Del estado de derecho al estado de los derechos agraviados
La convivencia de todos bajo las mismas reglas se ha ido transformando en un combate por el respeto de los derechos propios en detrimento de los de los demás
La idiosincrasia de los bilbaínos es motivo frecuente de chistes. Que si son de donde les da la gana; que si el agua de Bilbao es realmente champagne… Cuando salen de manifestapena, también son particulares. Como el jueves pasado, cuando 35.000 personas cortaron las calles y los puentes del Botxo para protestar por las pensiones.
Es verdad que en toda España hubo protestas: en Madrid salieron 3.000 manifestantes, que lograron rodear el Congreso, y en Barcelona unos 500. Pero, en ningún otro lugar se echó a la calle el 10% de la población. Que 35.000 vecinos de una ciudad de 350.000 participen en una protesta es una bilbainada de Libro Guinness. Pero indica algo más.
Los pensionistas vascos no están más indignados que los madrileños, gallegos o catalanes. Se les nota más porque pertenecen a una cultura política que ha vivido entre conflictos –no solo el terrorismo— en los que la protesta ha sido a menudo el principal idioma de debate. A los jubilados les parece un insulto que les suban las pensiones un 0.25%. Y merecen que se les reconozca que lo muestren de la manera tradicional en lugar de dar un like en Change.org.
■ ■ ■ ■
Enunciado: Reescribe el texto sobre las protestas por las pensiones desde "Del estado de" hasta "indica algo más.", poniendo "asistentes" en lugar de "manifestantes".

Material proporcionado:
■ ■ ■ ■
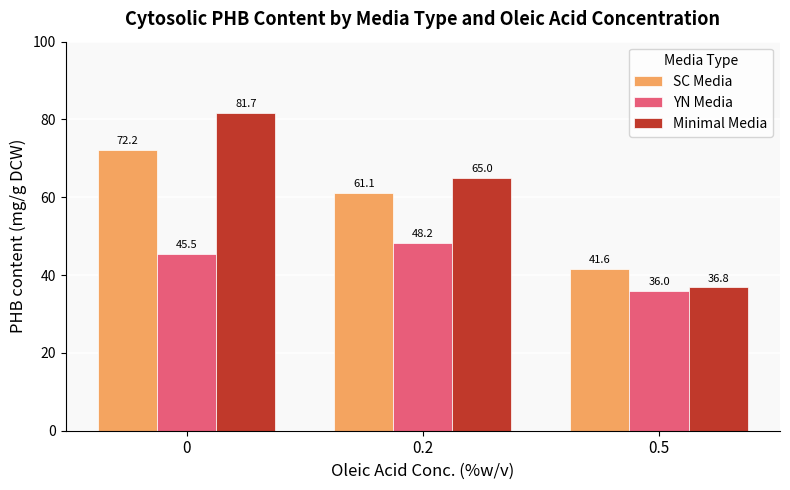

Which series changed the most between 0.2 and 0.5?

Minimal Media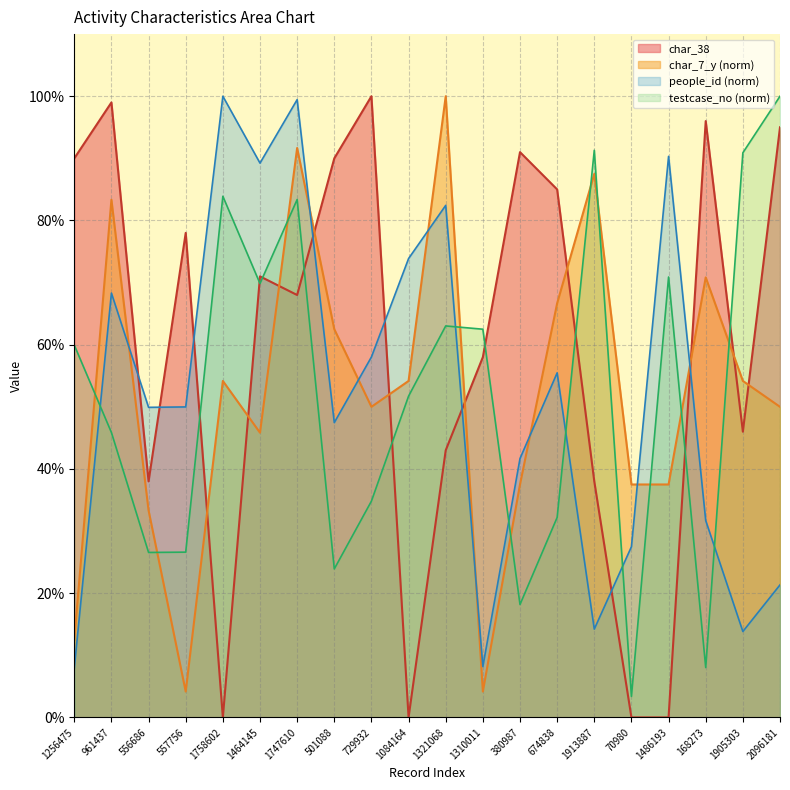

How many values in the testcase_no series exceed 59?

10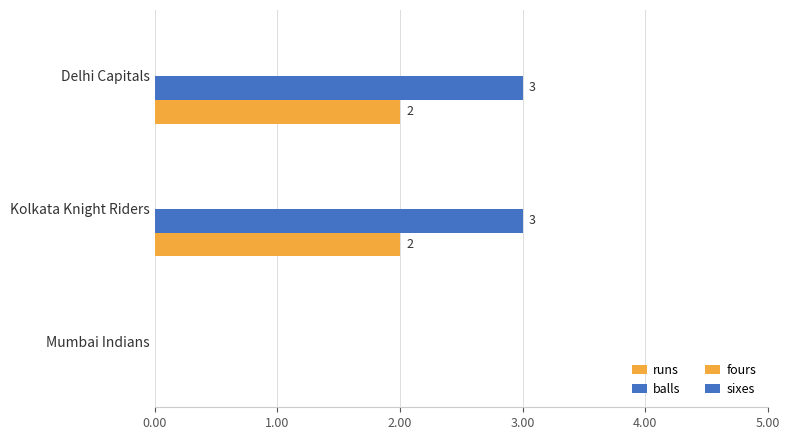

Which series has the largest total across all categories?

balls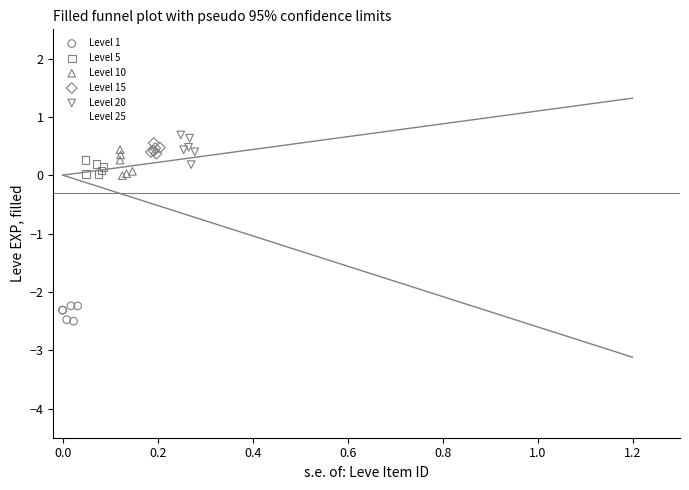

Which series contains the lowest Y value?

Level 1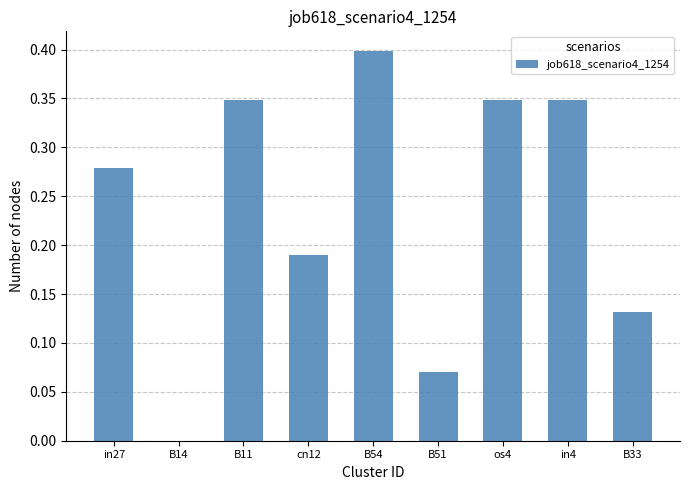

Is it true that the value at B14 is 0.0?

True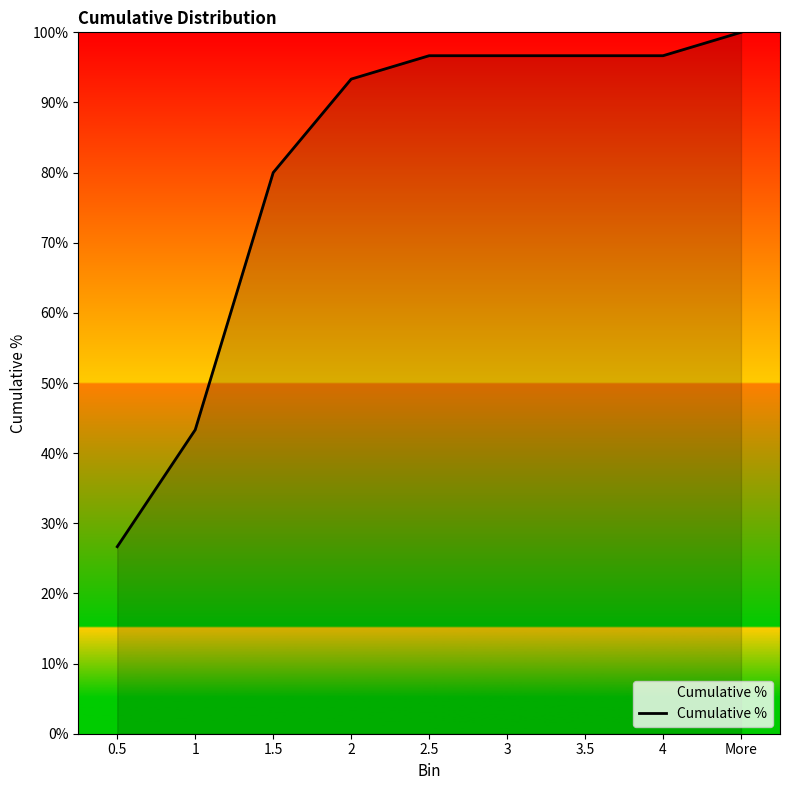

What is the sum of the values at More and 1?

1.4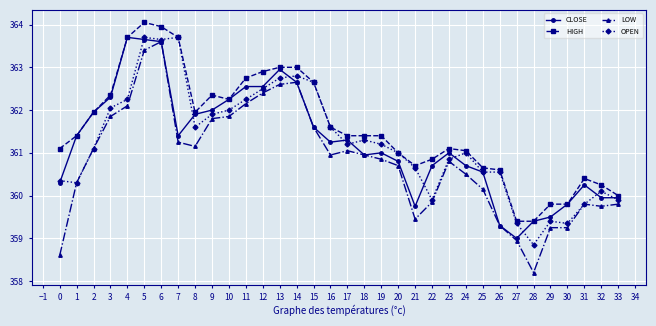

Which series has the widest spread of values?

LOW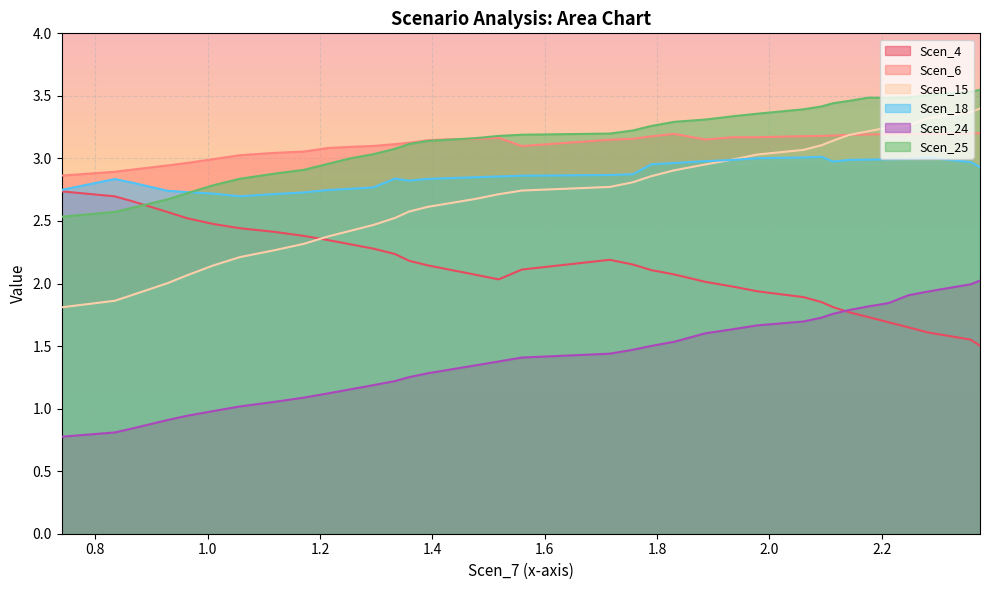

Which series changed the most between 1.4341354674752063 and 1.7567495259290928?

Scen_15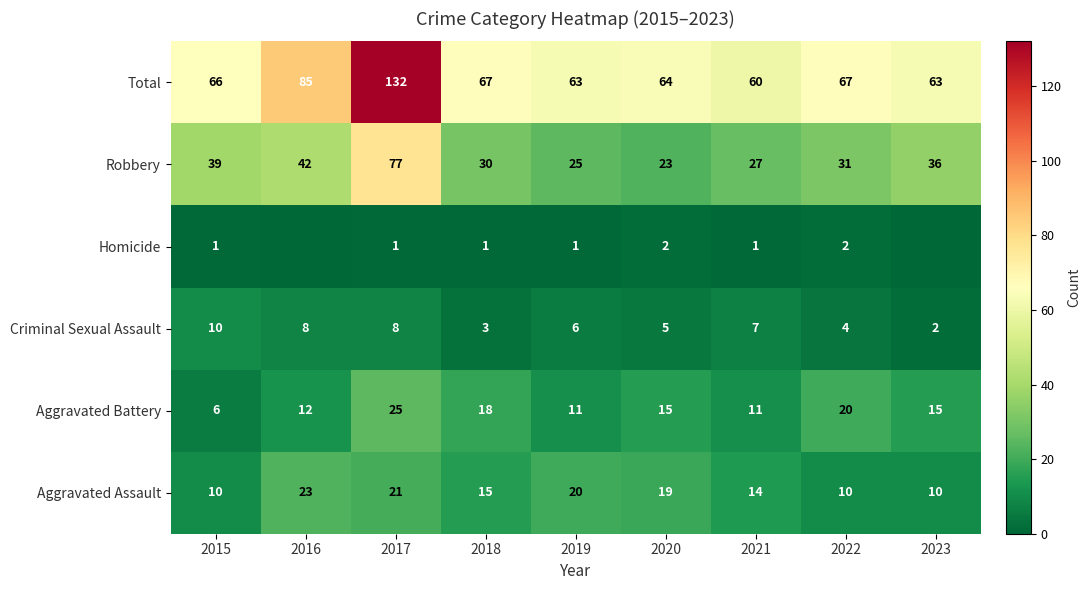

What is the difference between the highest and lowest values at 2021?

59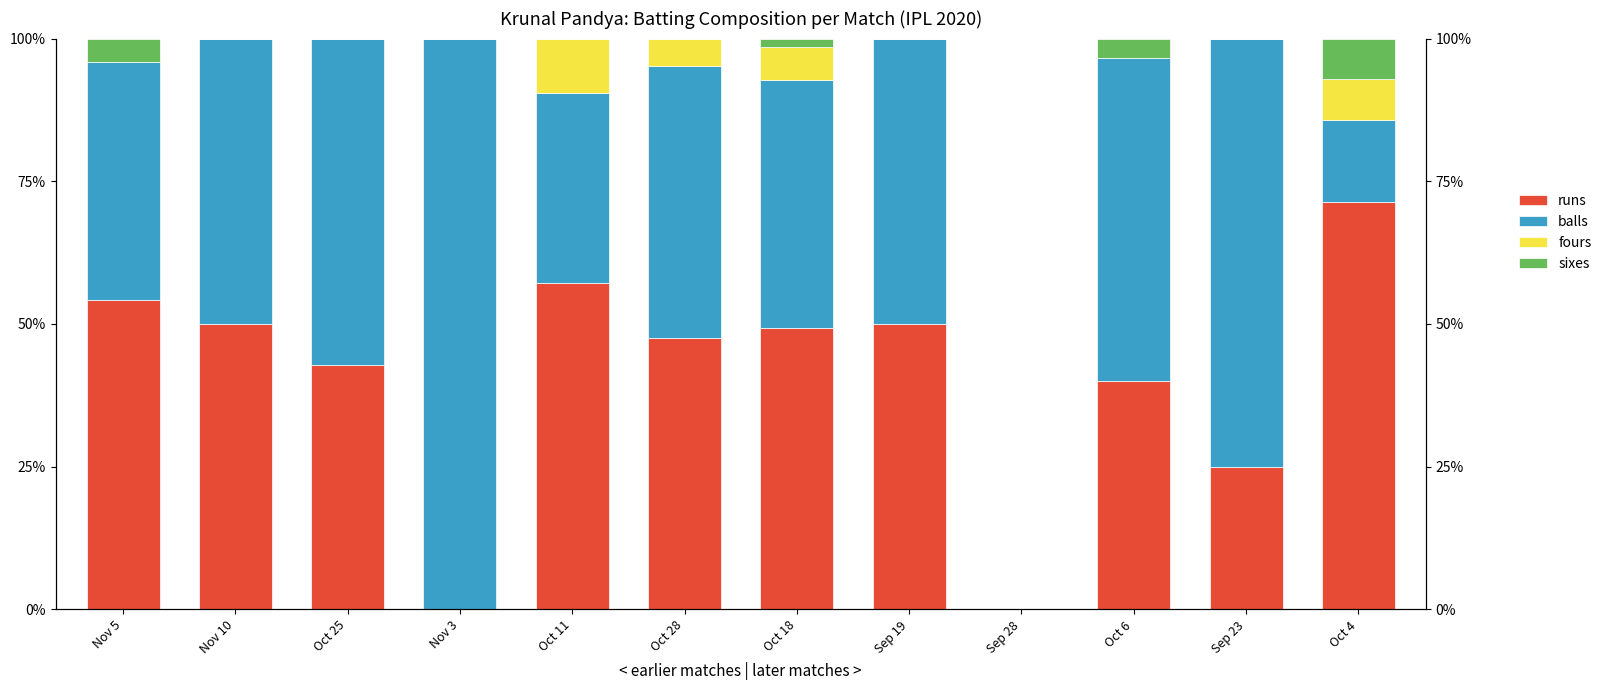

What is the label of the 6th bar from the right?

Oct 18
■ ■ ■ ■
Respuesta:
Del estado de derecho al estado de los derechos agraviados
La convivencia de todos bajo las mismas reglas se ha ido transformando en un combate por el respeto de los derechos propios en detrimento de los de los demás
La idiosincrasia de los bilbaínos es motivo frecuente de chistes. Que si son de donde les da la gana; que si el agua de Bilbao es realmente champagne… Cuando salen de manifestapena, también son particulares. Como el jueves pasado, cuando 35.000 personas cortaron las calles y los puentes del Botxo para protestar por las pensiones.
Es verdad que en toda España hubo protestas: en Madrid salieron 3.000 asistentes, que lograron rodear el Congreso, y en Barcelona unos 500. Pero, en ningún otro lugar se echó a la calle el 10% de la población. Que 35.000 vecinos de una ciudad de 350.000 participen en una protesta es una bilbainada de Libro Guinness. Pero indica algo más.